Erbakan, parayı bu örnekle yeniden tanımlamaya çalışmış ve paraya bazı aksiyomlar yüklemiştir. Bu aksiyomlar 7 ilkeden oluşmaktadır. Ona göre bu ilkeler para= mal ilkesi, faiz yok ilkesi, karşılıksız para yok ilkesi, paranın bir mal (arsa, tesis, standart mal, altın ve döviz) karşılığında olması ilkesi, istenilen anda değiştirme ilkesi, herkese eşit muamele ilkesi, fiyatlar arz-talebe göre tespit edilir ilkesi’dir (Erbakan 2010).
Bu aksiyomlar Erbakan tarafından ayrıntılı şekilde açıklanmaktadır. İlkeler başlık itibariyle AED’nin para ile ilgili meselelerine açıklık getirdiği için ayrıntılara yer vermiyoruz. Geniş bilgi için bakınız (Erbakan 2010).
Adil Ekonomik Düzen’in KREDİ İLE İLGİLİ ESASLARI VE ORTAKLIK
Adil Ekonomik Düzen’de “herkes ne kadar ürettiyse o kadar tüketme hakkına sahiptir” prensibi vardır. Ancak bu sistemde bir kişi ürettiğinden fazla da tüketebilir. Bu kredi sistemiyle mümkündür.
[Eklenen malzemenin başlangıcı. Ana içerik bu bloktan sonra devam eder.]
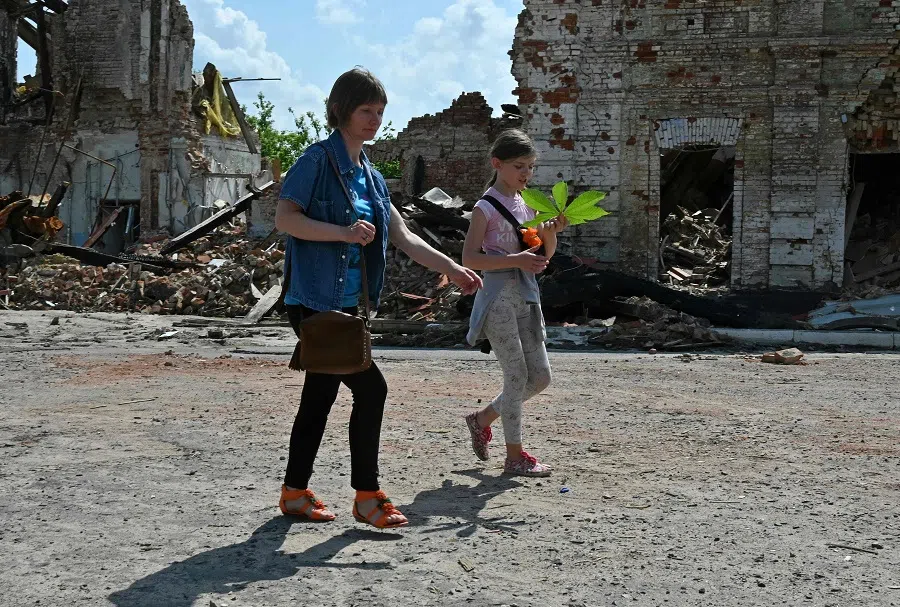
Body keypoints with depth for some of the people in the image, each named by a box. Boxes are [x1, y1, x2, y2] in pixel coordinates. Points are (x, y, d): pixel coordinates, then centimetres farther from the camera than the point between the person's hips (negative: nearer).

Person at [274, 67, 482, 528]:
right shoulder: (319, 159, -8)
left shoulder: (370, 176, 16)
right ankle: (367, 496, 1)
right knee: (370, 388, -11)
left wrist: (453, 270, 5)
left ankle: (295, 493, 24)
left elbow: (404, 237, 13)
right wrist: (344, 233, -25)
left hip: (348, 304, 8)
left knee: (320, 396, 12)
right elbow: (284, 218, -17)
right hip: (314, 301, -8)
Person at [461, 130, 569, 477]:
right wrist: (515, 260, -22)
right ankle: (514, 455, 7)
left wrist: (551, 234, -4)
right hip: (499, 296, -7)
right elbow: (468, 258, -15)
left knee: (540, 376, 8)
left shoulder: (526, 203, 12)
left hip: (526, 295, 8)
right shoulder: (487, 207, -8)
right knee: (517, 376, -5)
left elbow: (544, 257, 16)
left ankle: (482, 418, 25)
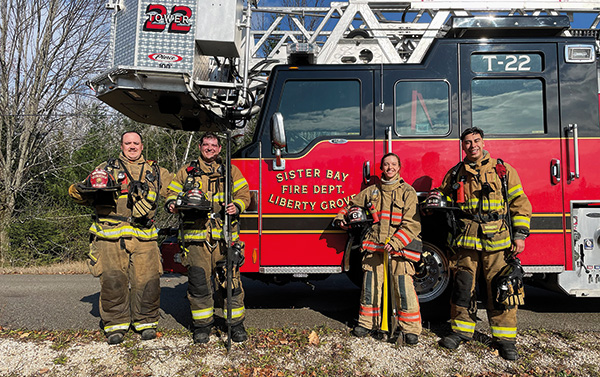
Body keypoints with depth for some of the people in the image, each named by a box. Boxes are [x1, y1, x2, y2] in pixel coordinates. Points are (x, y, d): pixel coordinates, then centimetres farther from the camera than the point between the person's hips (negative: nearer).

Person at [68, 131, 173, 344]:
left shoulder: (154, 171, 18)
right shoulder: (108, 169, 12)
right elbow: (77, 192, 11)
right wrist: (92, 188, -10)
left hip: (143, 236, 1)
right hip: (111, 235, -1)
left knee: (148, 279, -1)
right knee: (113, 280, -3)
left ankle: (146, 321, 16)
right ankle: (116, 324, 13)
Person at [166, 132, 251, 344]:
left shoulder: (231, 171, 13)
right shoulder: (186, 171, 16)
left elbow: (243, 194, 9)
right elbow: (173, 192, 19)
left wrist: (236, 207, -12)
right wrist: (172, 204, -3)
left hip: (224, 235, -1)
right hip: (196, 236, 1)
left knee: (230, 280, -1)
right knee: (198, 282, 4)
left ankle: (236, 324, 13)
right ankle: (202, 326, 19)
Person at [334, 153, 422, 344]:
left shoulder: (408, 192, 1)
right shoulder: (371, 191, 13)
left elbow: (411, 223, -8)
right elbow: (352, 205, 29)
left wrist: (395, 242, -19)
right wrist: (341, 218, 13)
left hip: (399, 248, -3)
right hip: (374, 246, 3)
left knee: (404, 288, -6)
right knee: (370, 286, 7)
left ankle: (410, 329, 8)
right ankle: (367, 323, 22)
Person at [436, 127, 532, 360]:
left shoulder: (503, 170, 7)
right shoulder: (455, 174, 13)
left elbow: (520, 203, 6)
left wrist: (520, 235, -2)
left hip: (498, 240, -2)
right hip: (467, 240, 2)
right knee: (463, 287, 6)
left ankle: (505, 338, 11)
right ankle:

Erbakan’a göre kredi, bir kimsenin sonradan geri vermek şartıyla ve belirli şartlar altında geçici bir süre için ürettiğinden daha fazla tüketme hakkı kullanma imkânı olarak tanımlanmaktadır (Erbakan 2010).
Nitekim AED’nin kredi ile ilgili esasları bu düzende üretime verilen önemin ne kadar büyük olduğunu göstermektedir. Çünkü bu sistemde krediler üretimin arttırılmasını teşvik etmektedir. Ayrıca faizsiz olması da bir avantaj olarak görülmektedir (Tekir 1987).
AED’de 7 türlü faizsiz kredi imkânı vardır ve enflasyona sebebiyet vermez (Erbakan 2010: 65-72). Bunlar ortaklıklar, Hakkı Müktesep Karşılığı Kredi, Emek Karşılığı Kredi, Rehin Karşılığı Kredi, Ödenmiş Vergi Karşılığı Kredi, Yatırım Projesi Karşılığı Kredi, Selem Senedi Karşılığı Kredi olarak sıralanmaktadır (Erbakan 2010).
ORTAKLIKLAR, Erbakan’a göre Adil Düzen’de fertlerin bir araya gelerek ortaklıklar kurmaları kendi tasarruflarını birleştirerek, ekonomik faaliyetlerde bulunmaları mümkündür. Ortaklık, bir tesiste bir mal üretip bunu kârıyla satmak ve yapılan kârı ortaklar arasında bölüştürmek şeklinde olduğu gibi; bir tesis kurmak bu tesiste üretim yapıp üretilen malları satarak kâr etmek veya tesisi satarak kâr etmek ve kârı ortaklar arasında bölüştürmek şeklinde de olabilir. Yani bu sistemde hem tesise hem de üretim ve kârına ortak olunabilir. Böylece bir kimse yaptığı tasarruftan fazlasını muvakkat bir zaman için belli şartlarla tüketmek imkânını kullanmış olmaktadır (Erbakan 2010).